The last post showed how to retrieve tweets from Twitter and store them in separate folders based on an attribute. This time I take a similar approach but the tweets are stored in a MongoDb collection and finally displayed using Highcharts.
So the first step retrieves the tweets for some of my favorite bands. I extract the text, user id and name and the date and time from the tweats Json representation. Then the Json is pimped with some extra attributes: createddate, createdyear, createdmonth, createdtime and searchtopic. Below is a sample Json document.
{
"_id" : ObjectId("56e7115f63438a0a724b5afe"),
"createdmonth" : "03",
"createddate" : "2016-03-14",
"searchtopic" : "Black Sabbath",
"createdyear" : "2016",
"handle" : "Dra_AmeMontalvo",
"message" : "#NowPlaying Paranoid de Black Sabbath \nRock ✌🏻️ ♫ https://t.co/0fgFjmwr7p",
"user" : "La niña mala.",
"createdtime" : "20:32:39"
}
Below is a screenprint of the Nifi flow. It shows three processors that retrieve the tweets. Then the UpdateAttribute processors are used to tag the incomming flowfiles (tweats). And then the processes unite into the "Store in MongoDb" group.

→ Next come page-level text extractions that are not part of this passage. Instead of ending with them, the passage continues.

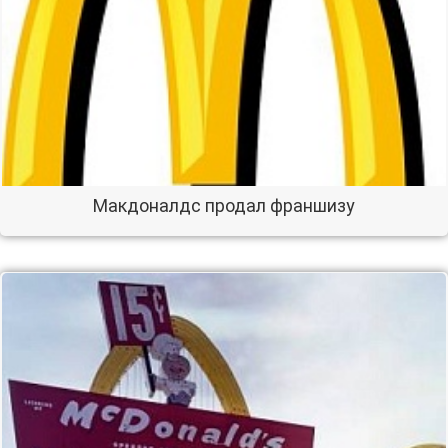
Макдоналдс продал франшизу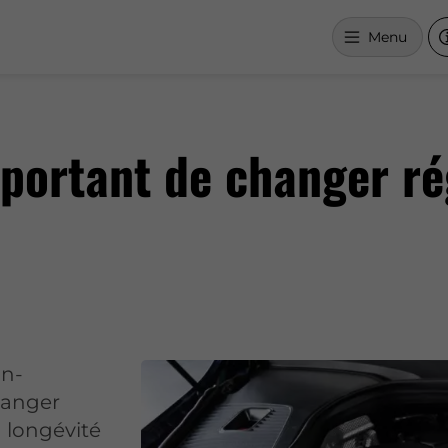
Menu
mportant de changer r
in-
hanger
a longévité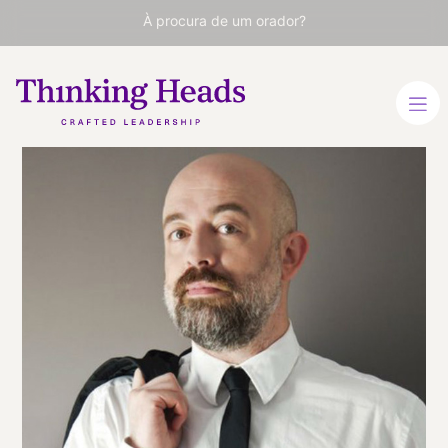
À procura de um orador?
Goyo
Jiménez
Humorista, ator, roteirista e
apresentador
ESPANHOL
VER PERFIL
Viaja
ESPAÑA
desde
MADRID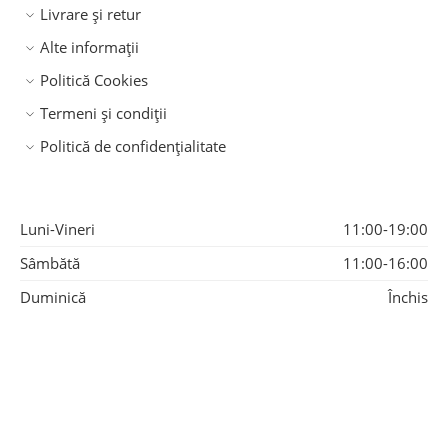
Livrare și retur
Alte informații
Politică Cookies
Termeni și condiții
Politică de confidențialitate
Luni-Vineri
11:00-19:00
Sâmbătă
11:00-16:00
Duminică
Închis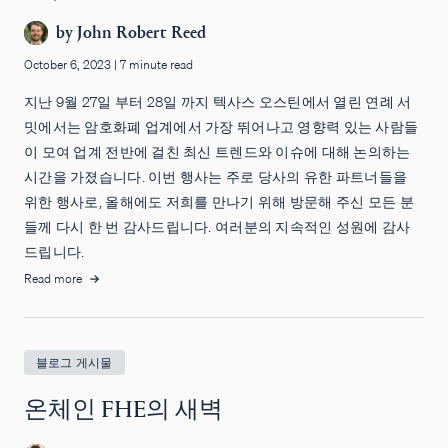
by
John Robert Reed
October 6, 2023
|
7 minute read
지난 9월 27일 부터 28일 까지 텍사스 오스틴에서 열린 연례 서
밋에서는 암호화폐 업계에서 가장 뛰어나고 영향력 있는 사람들
이 모여 업계 전반에 걸친 최신 트렌드와 이슈에 대해 논의하는
시간을 가졌습니다. 이번 행사는 주로 당사의 유한 파트너들을
위한 행사로, 올해에도 저희를 만나기 위해 방문해 주신 모든 분
들께 다시 한 번 감사드립니다. 여러분의 지속적인 성원에 감사
드립니다.
Read more
블로그 게시물
온체인 FHE의 새벽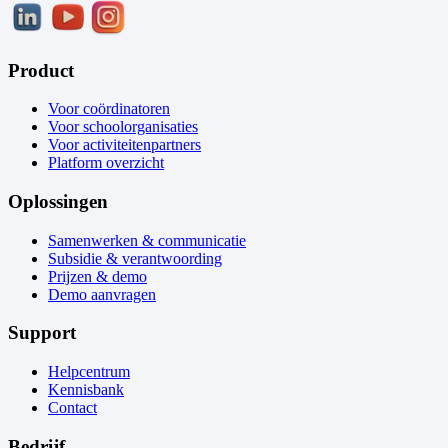
Product
Voor coördinatoren
Voor schoolorganisaties
Voor activiteitenpartners
Platform overzicht
Oplossingen
Samenwerken & communicatie
Subsidie & verantwoording
Prijzen & demo
Demo aanvragen
Support
Helpcentrum
Kennisbank
Contact
Bedrijf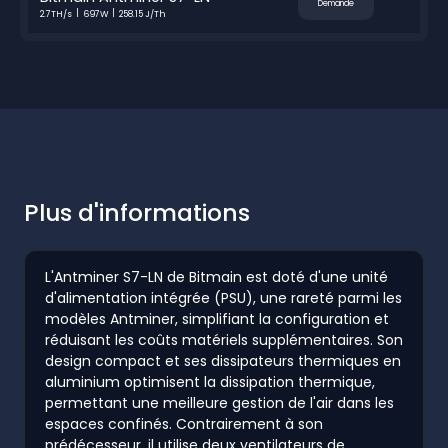
Demande
2.7TH/s
697W
258.15 J/Th
Plus d'informations
L'Antminer S7-LN de Bitmain est doté d'une unité
d'alimentation intégrée (PSU), une rareté parmi les
modèles Antminer, simplifiant la configuration et
réduisant les coûts matériels supplémentaires. Son
design compact et ses dissipateurs thermiques en
aluminium optimisent la dissipation thermique,
permettant une meilleure gestion de l'air dans les
espaces confinés. Contrairement à son
prédécesseur, il utilise deux ventilateurs de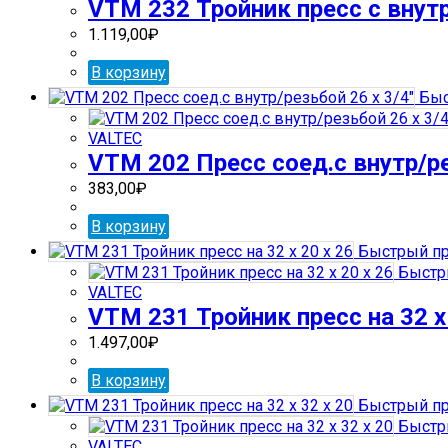
VTM 232 Тройник пресс с внутр
1.119,00
₽
В корзину
Быс
VALTEC
VTM 202 Пресс соед.с внутр/ре
383,00
₽
В корзину
Быстрый пр
Быстр
VALTEC
VTM 231 Тройник пресс на 32 х 
1.497,00
₽
В корзину
Быстрый пр
Быстр
VALTEC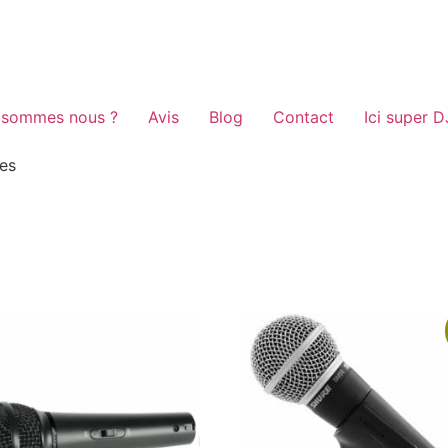
 sommes nous ?
Avis
Blog
Contact
Ici super D
res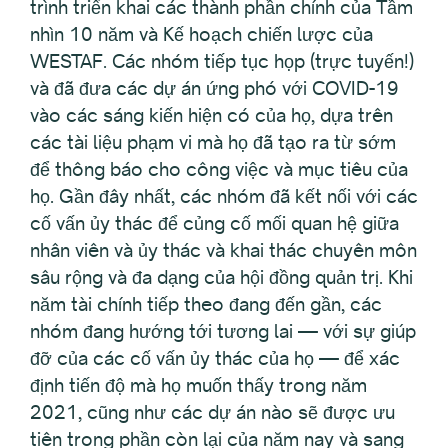
trình triển khai các thành phần chính của Tầm
nhìn 10 năm và Kế hoạch chiến lược của
WESTAF. Các nhóm tiếp tục họp (trực tuyến!)
và đã đưa các dự án ứng phó với COVID-19
vào các sáng kiến hiện có của họ, dựa trên
các tài liệu phạm vi mà họ đã tạo ra từ sớm
để thông báo cho công việc và mục tiêu của
họ. Gần đây nhất, các nhóm đã kết nối với các
cố vấn ủy thác để củng cố mối quan hệ giữa
nhân viên và ủy thác và khai thác chuyên môn
sâu rộng và đa dạng của hội đồng quản trị. Khi
năm tài chính tiếp theo đang đến gần, các
nhóm đang hướng tới tương lai — với sự giúp
đỡ của các cố vấn ủy thác của họ — để xác
định tiến độ mà họ muốn thấy trong năm
2021, cũng như các dự án nào sẽ được ưu
tiên trong phần còn lại của năm nay và sang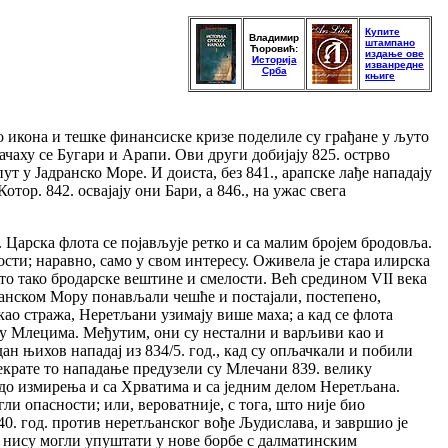
Купите
Владимир
штампано
Ћоровић:
издање ове
Историја
изванредне
Срба
књиге
ко икона и тешке финансиске кризе поделиле су грађане у љуто
ачаху се Бугари и Арапи. Ови други добијају 825. острво
ут у Јадранско Море. И доиста, без 841., арапске лађе нападају
тор. 842. освајају они Бари, а 846., на ужас свега
. Царска флота се појављује ретко и са малим бројем бродовља.
ости; наравно, само у свом интересу. Оживела је стара илирска
сто тако бродарске вештине и смелости. Већ средином VII века
дранском Мору понављали чешће и постајали, постепено,
као стража, Неретљани узимају више маха; а кад се флота
ио у Млецима. Међутим, они су нестални и варљиви као и
ан њихов нападај из 834/5. год., кад су опљачкали и побили
екрате то нападање предузели су Млечани 839. велику
 до измирења и са Хрватима и са једним делом Неретљана.
гли опасности; или, вероватније, с тога, што није био
0. год. против неретљанског вође Људислава, и завршио је
е нису могли упуштати у нове борбе с далматинским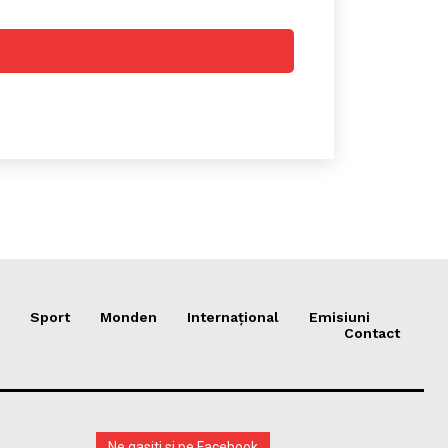
sonal
Sport
Monden
Internațional
Emisiuni
Contact
Ne gasiti si pe Facebook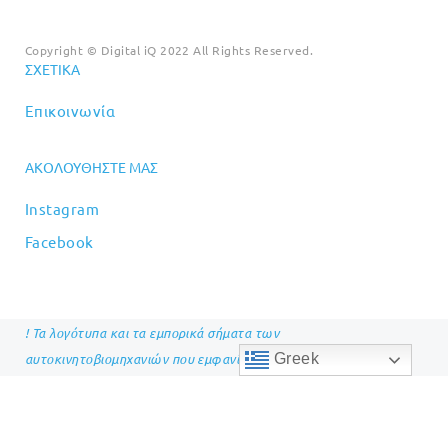
Copyright © Digital iQ 2022 All Rights Reserved.
ΣΧΕΤΙΚΆ
Επικοινωνία
ΑΚΟΛΟΥΘΉΣΤΕ ΜΑΣ
Instagram
Facebook
! Τα λογότυπα και τα εμπορικά σήματα των
αυτοκινητοβιομηχανιών που εμφανίζονται στην ιστοσελίδα μας,
Greek
αποτελούν ιδιοκτησία των αντίστοιχων κατασκευαστών !
Optimized by Seraphinite Accelerator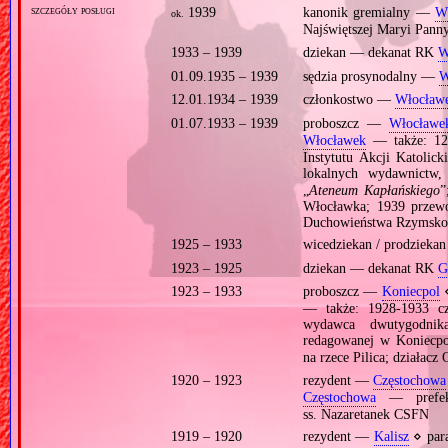
szczegóły posługi
1939
kanonik gremialny —
W
ok.
Najświętszej Maryi Pann
1933 – 1939
dziekan — dekanat RK
W
01.09.1935 – 1939
sędzia prosynodalny —
W
12.01.1934 – 1939
członkostwo —
Włocław
01.07.1933 – 1939
proboszcz —
Włocławe
Włocławek
— także: 12.
Instytutu Akcji Katolic
lokalnych wydawnictw
„
Ateneum Kapłańskiego
”
Włocławka; 1939 przew
Duchowieństwa Rzymskoka
1925 – 1933
wicedziekan / prodziek
1923 – 1925
dziekan — dekanat RK
G
1923 – 1933
proboszcz —
Koniecpol
⋄
— także: 1928‐1933 czł
wydawca dwutygodni
redagowanej w Koniecpo
na rzece Pilica; działacz
1920 – 1923
rezydent —
Częstochowa
Częstochowa
— prefek
ss. Nazaretanek CSFN
1919 – 1920
rezydent —
Kalisz
⋄ para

Groups in Nifi allow to group multple processors (a part of the flow). This helps to create logical units of parts that belong together. What I did here is to put everything into one group that is equal for all three incomming streams of data/files.
When I double-click the "Store in MongoDb" group, the content of the group is shown, as can be seen below.
The next thing I have done is to create a MongoDb Mapreduce job. Yes, MongoDb uses map and reduce as well. Because I like Groovy and I can use it as a scripting language (based on Java), I have chosen it as the language for retrieving the results from MongoDb. The result will be a Json representation of the results from the MongoDb server.
Here is the Json I generate from the MongoDb. The Json contains the name of the band and the counts per month in form of an array. The counts are done using the MongoDb mapreduce job inside the Groovy script.
{"name": "Black Sabbath","data":[0, 0, 52.0, 0, 0, 0, 0, 0, 0, 0, 0, 0]}
{"name": "3 Doors Down","data":[0, 0, 35.0, 0, 0, 0, 0, 0, 0, 0, 0, 0]}